Le decía el mayoral.

- Y no sé porque pero hasta me siento alegre del encuentro. Debe ser tan buena la abuelita y debe sentirse tan sola que hasta siento gozo de este encuentro.
Y así fue: la abuela estaba sentada frente a la lumbre de la chimenea cuando ellos entraron y la cogieron desprevenida.
- Somos gente de paz.
Le dijo el mayoral acercándose y besándola. Se volvió la abuelita y nerviosa dijo: - Yo te conozco a ti y me alegro que vuelvas pero esta zagala no sé quién es. - Es la señorita del cortijo grande que ha tenido el gusto de venir a tu casa porque quería conocerte y darte un rato de compañía.
- Pues hija mía, yo ni tengo nada qué ofrecerte ni te puedo enseñar nada porque ya ves qué chico es mi cortijo y qué pocas cosas hay en él. Un cuartucho con mi cama, una mesa destartalada, una silla y la lumbre que siempre arde porque es la única compañía que tengo. Así que bien venida a mi rincón y siéntate frente a la lumbre que es lo único que puedo ofrecerte y un baso de agua fresca, si quieres.
- Hermana, yo estoy encantada sólo con estar junto a usted y por eso todo lo demás me sobra. Hemos venido nada más que para estar un rato con usted y charlar y como ya estoy en su casa y la tengo aquí a mi lado, me sobra cualquier otra cosa. No necesito de nada porque no venía buscando sino su presencia y el calor de este hermoso cortijo con su lumbre y la paz que en él hay. Le dijo la señorita.
- Pues gracias, hija mía, por tu generosidad que ya veo que es como la de todos los jóvenes de hoy en día, sincera y noble. Una no se merece tantas atenciones porque una no hizo nunca nada en la vida por los demás y fíjate que ahora, cuando ya soy vieja, todo el mundo os preocupáis por mí como si yo fuera importante. Todos los jóvenes de hoy tenéis buen corazón y sois tan generosos conmigo que en ocasiones hasta me siento avergonzada. ¿Por qué te has tomado tantas molestias en subir ese camino tan malo?
- Es que ya le he dicho que teníamos interés en conocerla y estar aquí un rato a su lado para charla de algunas cosas.
- La verdad es que no sé de qué cosas vamos a charlar.
- Hablamos primero de sus cosas y luego yo le contaré un plan que estoy pensando. - Pues de mis cosas, como no te cuente los ratos que me paso buscando níscalos y caracoles que luego llevo a los que viven en los cortijos del arroyo, como no te cuente lo buenas que son esas personas conmigo que cada vez que voy por allí me dan tantas comida que luego tengo que dar dos viajes para subirlas a mi cortijo, como no te cuente que ellos me repiten una vez y otra que deje de vivir sola en este cortijo porque algún día me va a pasar algo, como no te cuente alguna de estas cosas, no sé de qué puedo hablar contigo a no ser que te cuente el sueño que tanto se me repite cada noche.
- ¿Y qué sueño es?
- Pues mira, los sueño mucho y en él siempre veo algo que en la realidad de mi vida nunca vi con estos ojos.
- ¿Qué ve?
- Lo primero una gran montaña que se parece a esta donde vivo pero que es más grande y con paisajes y laderas distintas. Y sobre la gran montaña, arriba, casi en la cumbre, siempre una manada de búfalos que viven como si estuvieran encerrados, pastando en las praderas que sobre la cumbre tiene esa montaña y nunca pueden bajar a los pastos de la llanura. - ¿Por qué no pueden bajar?

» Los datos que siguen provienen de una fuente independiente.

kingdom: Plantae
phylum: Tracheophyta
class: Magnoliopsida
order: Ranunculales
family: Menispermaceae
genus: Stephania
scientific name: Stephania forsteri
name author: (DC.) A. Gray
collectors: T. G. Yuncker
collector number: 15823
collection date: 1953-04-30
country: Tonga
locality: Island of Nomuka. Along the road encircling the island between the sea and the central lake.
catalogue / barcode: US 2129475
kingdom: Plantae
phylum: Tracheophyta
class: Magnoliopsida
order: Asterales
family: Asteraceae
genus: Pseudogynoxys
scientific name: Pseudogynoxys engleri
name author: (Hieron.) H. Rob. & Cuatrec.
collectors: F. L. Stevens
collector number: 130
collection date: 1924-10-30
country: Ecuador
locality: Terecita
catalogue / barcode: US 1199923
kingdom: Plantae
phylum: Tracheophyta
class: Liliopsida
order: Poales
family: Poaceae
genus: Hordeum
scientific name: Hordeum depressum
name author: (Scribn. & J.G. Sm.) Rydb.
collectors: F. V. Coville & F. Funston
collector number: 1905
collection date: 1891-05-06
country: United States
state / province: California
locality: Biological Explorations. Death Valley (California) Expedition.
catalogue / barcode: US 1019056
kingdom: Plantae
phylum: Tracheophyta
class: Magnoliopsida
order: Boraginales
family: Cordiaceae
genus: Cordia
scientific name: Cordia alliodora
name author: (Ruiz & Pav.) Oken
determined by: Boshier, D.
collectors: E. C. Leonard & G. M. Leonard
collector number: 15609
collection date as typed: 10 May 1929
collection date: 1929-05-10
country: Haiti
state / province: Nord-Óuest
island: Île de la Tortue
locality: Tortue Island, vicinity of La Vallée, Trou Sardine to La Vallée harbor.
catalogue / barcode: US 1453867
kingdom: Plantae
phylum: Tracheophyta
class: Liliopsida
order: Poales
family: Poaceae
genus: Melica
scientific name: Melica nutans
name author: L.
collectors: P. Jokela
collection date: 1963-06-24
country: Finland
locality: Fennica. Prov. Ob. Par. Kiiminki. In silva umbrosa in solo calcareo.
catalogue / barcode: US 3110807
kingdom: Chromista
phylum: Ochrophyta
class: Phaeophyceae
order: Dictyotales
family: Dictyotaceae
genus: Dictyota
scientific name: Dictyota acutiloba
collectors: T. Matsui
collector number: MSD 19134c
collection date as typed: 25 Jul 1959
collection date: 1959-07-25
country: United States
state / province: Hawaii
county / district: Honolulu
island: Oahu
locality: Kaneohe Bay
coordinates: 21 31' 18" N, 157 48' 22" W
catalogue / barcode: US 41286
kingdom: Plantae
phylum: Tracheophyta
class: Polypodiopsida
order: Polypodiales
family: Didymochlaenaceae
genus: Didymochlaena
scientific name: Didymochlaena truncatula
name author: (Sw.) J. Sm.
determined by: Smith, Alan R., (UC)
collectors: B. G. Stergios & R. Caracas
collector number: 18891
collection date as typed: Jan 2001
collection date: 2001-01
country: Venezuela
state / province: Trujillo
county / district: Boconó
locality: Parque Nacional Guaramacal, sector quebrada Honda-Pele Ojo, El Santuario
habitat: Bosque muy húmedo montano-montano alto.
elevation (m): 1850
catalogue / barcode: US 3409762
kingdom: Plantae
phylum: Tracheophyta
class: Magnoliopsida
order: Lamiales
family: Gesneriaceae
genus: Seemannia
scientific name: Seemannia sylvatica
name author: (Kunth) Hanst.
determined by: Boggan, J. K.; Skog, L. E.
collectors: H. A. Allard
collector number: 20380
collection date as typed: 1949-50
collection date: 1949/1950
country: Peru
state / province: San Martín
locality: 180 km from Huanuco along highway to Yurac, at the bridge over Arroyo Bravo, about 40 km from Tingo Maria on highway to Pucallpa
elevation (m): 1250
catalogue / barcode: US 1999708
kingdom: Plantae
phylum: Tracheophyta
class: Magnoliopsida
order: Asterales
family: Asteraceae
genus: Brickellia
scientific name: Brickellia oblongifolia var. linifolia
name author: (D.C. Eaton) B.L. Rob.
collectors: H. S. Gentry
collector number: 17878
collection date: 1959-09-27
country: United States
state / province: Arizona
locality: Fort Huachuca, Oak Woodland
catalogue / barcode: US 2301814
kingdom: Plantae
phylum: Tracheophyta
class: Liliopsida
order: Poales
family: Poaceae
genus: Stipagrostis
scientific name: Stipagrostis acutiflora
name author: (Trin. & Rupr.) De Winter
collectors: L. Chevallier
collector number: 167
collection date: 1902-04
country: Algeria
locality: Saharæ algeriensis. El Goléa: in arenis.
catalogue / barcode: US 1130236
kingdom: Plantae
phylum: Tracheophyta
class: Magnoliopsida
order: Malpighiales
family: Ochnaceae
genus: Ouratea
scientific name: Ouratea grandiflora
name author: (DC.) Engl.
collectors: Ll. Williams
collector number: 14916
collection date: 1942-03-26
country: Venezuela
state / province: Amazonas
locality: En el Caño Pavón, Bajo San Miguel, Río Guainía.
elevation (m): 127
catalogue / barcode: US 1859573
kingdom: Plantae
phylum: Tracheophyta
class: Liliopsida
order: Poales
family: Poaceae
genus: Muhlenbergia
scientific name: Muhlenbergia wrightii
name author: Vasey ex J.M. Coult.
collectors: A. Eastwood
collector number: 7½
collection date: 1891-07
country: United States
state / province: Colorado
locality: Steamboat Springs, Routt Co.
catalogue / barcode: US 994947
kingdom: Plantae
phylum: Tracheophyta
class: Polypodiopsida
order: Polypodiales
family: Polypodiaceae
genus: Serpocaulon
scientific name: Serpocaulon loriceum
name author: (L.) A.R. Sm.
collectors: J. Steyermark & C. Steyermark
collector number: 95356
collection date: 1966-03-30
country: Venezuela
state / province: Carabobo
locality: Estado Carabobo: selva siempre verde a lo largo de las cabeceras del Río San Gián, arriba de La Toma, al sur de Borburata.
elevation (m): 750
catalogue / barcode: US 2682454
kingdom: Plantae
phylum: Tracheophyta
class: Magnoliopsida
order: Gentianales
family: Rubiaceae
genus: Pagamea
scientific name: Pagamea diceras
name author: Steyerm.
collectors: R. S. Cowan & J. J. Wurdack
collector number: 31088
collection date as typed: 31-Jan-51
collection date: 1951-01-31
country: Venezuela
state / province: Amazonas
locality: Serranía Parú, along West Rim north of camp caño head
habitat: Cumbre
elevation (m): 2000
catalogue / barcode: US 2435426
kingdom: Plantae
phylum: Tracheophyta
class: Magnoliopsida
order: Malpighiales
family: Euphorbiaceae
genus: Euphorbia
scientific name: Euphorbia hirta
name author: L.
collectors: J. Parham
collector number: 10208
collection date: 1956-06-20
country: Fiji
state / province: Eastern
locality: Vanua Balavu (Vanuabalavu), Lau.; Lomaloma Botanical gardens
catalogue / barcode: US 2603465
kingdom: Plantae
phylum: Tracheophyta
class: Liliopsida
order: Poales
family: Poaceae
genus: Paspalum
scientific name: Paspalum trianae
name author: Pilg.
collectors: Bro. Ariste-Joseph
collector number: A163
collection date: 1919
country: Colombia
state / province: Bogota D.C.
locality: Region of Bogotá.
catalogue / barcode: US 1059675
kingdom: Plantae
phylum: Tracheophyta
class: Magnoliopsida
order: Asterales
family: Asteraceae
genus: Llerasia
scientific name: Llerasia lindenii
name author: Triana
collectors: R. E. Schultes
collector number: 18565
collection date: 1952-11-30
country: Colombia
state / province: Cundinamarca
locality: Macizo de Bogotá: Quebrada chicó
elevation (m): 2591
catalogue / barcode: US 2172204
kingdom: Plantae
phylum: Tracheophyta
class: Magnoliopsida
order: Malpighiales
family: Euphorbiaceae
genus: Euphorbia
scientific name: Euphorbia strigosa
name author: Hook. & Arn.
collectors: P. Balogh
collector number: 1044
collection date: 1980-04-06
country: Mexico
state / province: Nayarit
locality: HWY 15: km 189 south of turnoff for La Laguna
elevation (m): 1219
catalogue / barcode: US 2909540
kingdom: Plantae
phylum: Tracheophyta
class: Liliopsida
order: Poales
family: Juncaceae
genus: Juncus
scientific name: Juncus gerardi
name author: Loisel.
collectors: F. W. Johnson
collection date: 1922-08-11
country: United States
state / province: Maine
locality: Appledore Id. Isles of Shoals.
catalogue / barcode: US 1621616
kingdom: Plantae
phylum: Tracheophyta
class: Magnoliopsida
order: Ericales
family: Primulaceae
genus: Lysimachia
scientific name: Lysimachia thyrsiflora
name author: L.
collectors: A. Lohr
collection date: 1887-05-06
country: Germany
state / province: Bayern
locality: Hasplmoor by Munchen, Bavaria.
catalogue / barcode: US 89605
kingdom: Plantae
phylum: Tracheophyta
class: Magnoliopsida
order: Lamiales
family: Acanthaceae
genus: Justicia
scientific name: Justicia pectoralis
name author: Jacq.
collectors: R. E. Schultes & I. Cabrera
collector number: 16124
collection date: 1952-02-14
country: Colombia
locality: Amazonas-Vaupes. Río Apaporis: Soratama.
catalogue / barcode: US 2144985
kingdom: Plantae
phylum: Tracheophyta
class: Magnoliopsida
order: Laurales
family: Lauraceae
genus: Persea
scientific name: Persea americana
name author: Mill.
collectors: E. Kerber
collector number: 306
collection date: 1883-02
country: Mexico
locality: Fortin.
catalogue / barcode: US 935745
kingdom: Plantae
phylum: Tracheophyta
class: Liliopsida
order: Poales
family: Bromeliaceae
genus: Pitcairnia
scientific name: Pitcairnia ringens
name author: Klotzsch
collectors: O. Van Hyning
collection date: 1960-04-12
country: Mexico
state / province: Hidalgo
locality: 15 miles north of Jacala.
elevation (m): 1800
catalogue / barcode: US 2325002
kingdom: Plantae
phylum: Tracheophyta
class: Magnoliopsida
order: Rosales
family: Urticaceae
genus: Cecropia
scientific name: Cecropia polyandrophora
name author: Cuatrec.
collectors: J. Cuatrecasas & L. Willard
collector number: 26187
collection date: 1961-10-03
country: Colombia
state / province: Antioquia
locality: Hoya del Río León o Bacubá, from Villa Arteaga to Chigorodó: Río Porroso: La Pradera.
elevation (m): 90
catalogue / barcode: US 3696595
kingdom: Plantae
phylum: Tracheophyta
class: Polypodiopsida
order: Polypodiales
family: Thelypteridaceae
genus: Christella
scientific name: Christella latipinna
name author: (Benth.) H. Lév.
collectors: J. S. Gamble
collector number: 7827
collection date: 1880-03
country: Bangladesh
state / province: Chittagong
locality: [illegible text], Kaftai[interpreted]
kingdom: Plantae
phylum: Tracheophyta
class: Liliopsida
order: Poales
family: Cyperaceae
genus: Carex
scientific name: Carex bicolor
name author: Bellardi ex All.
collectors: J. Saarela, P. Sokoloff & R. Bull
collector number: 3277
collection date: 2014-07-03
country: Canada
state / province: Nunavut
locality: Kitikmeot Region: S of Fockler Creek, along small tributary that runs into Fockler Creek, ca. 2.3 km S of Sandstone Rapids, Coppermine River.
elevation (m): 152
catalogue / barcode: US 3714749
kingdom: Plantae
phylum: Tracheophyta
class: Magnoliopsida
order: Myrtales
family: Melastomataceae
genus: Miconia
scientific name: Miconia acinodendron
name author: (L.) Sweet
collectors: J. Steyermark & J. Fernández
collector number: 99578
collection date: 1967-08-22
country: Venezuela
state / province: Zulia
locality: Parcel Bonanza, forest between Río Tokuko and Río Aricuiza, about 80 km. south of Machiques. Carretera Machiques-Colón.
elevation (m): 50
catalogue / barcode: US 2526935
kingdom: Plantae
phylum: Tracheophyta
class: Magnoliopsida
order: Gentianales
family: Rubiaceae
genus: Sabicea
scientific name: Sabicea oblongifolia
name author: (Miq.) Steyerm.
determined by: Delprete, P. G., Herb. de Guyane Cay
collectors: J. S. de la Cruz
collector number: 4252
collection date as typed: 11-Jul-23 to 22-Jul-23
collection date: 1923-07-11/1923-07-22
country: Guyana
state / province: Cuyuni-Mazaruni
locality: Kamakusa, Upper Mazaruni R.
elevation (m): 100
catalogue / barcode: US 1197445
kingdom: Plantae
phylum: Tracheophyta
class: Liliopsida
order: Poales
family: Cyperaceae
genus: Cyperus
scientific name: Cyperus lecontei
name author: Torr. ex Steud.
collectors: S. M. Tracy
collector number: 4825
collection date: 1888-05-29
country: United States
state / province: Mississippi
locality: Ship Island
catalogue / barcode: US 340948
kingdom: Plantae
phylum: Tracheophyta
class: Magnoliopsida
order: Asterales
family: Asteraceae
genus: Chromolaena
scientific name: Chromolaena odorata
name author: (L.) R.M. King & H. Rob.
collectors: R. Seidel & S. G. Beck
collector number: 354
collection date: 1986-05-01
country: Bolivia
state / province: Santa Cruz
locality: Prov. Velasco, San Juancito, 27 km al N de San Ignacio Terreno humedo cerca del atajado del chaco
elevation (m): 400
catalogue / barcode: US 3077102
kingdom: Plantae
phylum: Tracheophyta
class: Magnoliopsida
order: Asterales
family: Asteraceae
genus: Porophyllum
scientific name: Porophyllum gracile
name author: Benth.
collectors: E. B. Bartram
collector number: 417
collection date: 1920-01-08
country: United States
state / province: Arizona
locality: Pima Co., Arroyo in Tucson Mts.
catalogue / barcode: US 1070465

- Primero porque unas grandes paredes de rocas se lo impiden y segundo, porque también se lo impide un grupo de hombres que guardan la montaña.
En una ocasión, en mi sueño, le pregunté a uno de los hombres por qué forzaban a los animales a vivir sobre la cumbre donde aunque tienen praderas, las que hay por las partes bajas también son buenas y están repletas de finas hierbas ¿y sabes lo que me dijo?
- ¿Qué le dijo?
- Pues que no dejaban que los animales bajaran a las praderas de las laderas y del valle porque todas las tierras eran para los visitantes. “Los animales que ahora pastan por la cumbre de esta montaña, son una reserva que hemos acorralado en las alturas para que no se acaben y donde los visitantes no llegan tanto. Es decir: las cumbres para los animales de donde no pueden salir porque todas las otras tierras de las zonas medias y los valles son para los visitantes que desde aquí los observan tranquilos pastando por la tierra de la cumbre”.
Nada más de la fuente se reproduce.